▶ _Data shown_
────────────────────────────────────────
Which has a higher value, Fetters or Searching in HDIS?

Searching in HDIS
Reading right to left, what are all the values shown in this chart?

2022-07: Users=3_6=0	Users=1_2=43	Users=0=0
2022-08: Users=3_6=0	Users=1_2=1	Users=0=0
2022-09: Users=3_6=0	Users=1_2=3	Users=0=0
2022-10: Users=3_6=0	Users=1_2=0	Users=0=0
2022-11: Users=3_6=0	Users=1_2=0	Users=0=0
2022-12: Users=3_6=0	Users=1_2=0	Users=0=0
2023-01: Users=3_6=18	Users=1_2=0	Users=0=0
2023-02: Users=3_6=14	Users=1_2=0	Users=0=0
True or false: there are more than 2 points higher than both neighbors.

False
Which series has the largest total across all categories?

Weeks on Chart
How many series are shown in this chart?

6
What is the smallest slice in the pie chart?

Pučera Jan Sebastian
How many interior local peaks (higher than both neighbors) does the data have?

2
────────────────────────────────────────
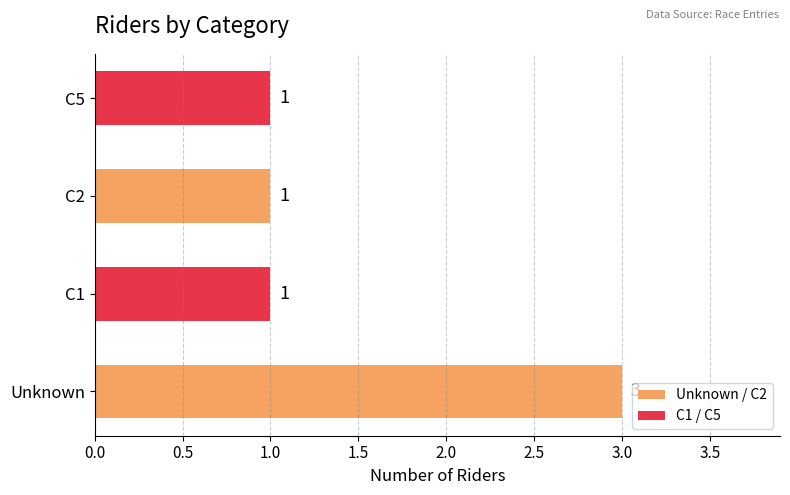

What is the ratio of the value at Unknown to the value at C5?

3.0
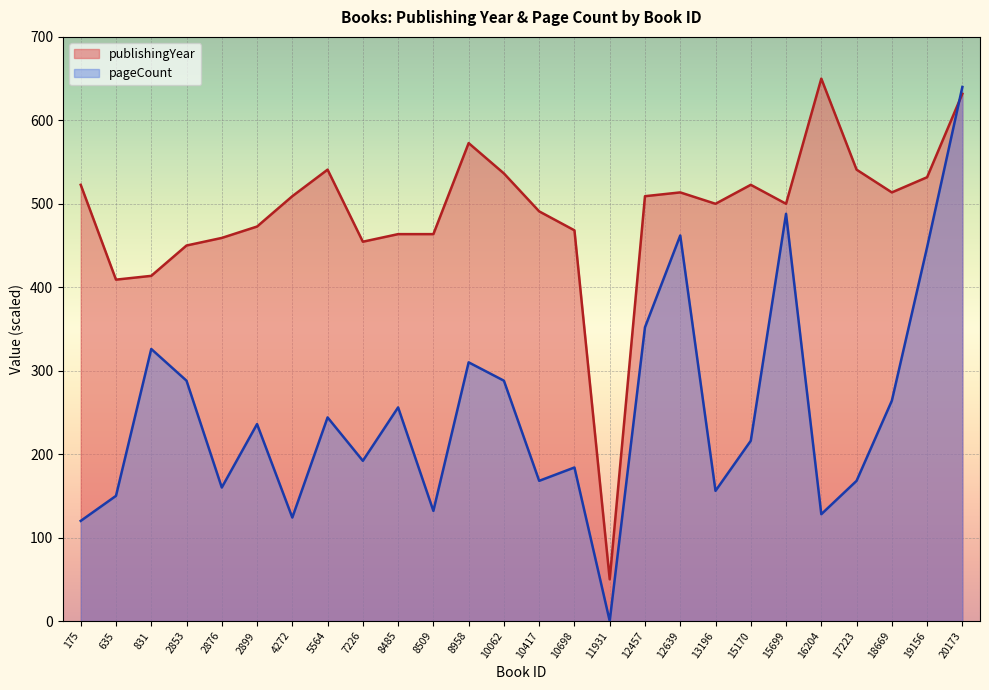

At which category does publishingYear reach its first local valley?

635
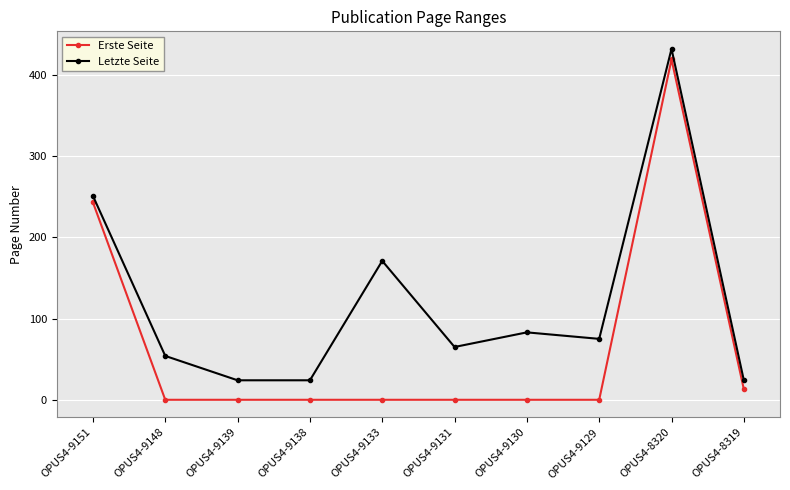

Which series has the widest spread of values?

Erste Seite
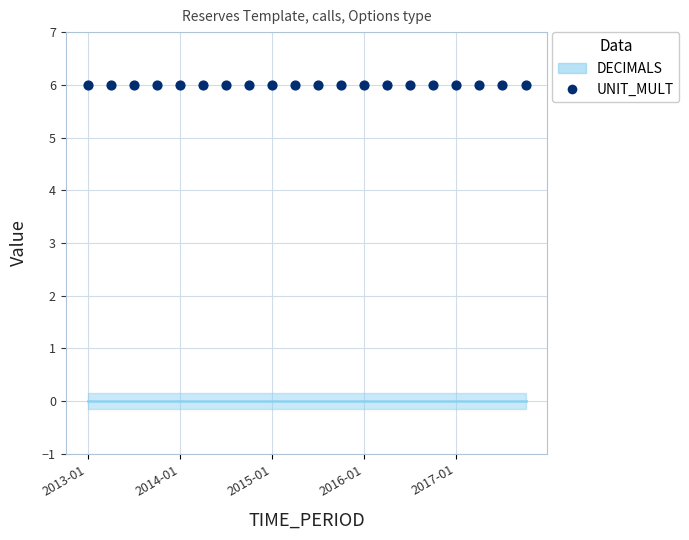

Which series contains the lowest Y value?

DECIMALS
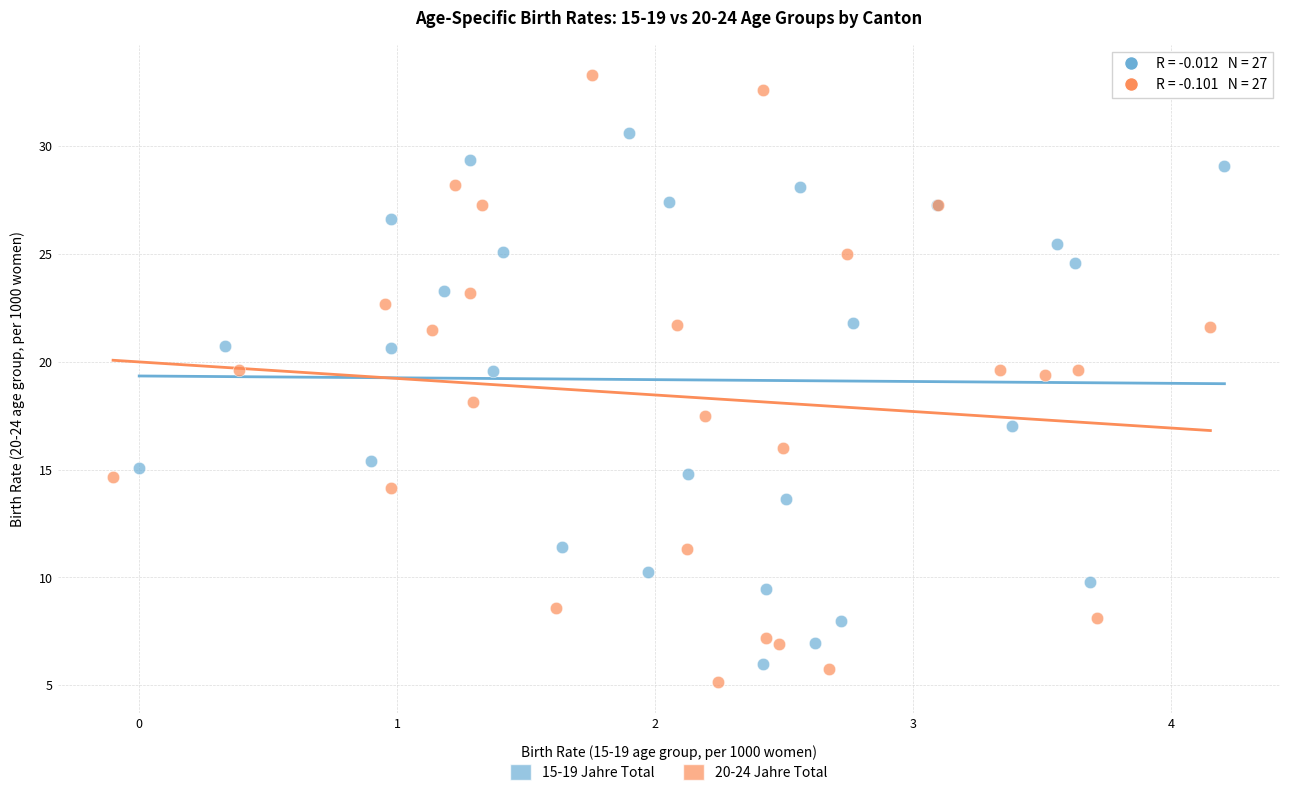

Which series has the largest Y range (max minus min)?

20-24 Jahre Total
────────────────────────────────────────
▶ _Task instructions_
Update everything from the line containing "Which has a" down to the line containing "How many series are shown in this chart?", swapping "series" for "data series" and changing nothing else.

▶ _Your response_
Which has a higher value, Fetters or Searching in HDIS?

Searching in HDIS
Reading right to left, what are all the values shown in this chart?

2022-07: Users=3_6=0	Users=1_2=43	Users=0=0
2022-08: Users=3_6=0	Users=1_2=1	Users=0=0
2022-09: Users=3_6=0	Users=1_2=3	Users=0=0
2022-10: Users=3_6=0	Users=1_2=0	Users=0=0
2022-11: Users=3_6=0	Users=1_2=0	Users=0=0
2022-12: Users=3_6=0	Users=1_2=0	Users=0=0
2023-01: Users=3_6=18	Users=1_2=0	Users=0=0
2023-02: Users=3_6=14	Users=1_2=0	Users=0=0
True or false: there are more than 2 points higher than both neighbors.

False
Which data series has the largest total across all categories?

Weeks on Chart
How many data series are shown in this chart?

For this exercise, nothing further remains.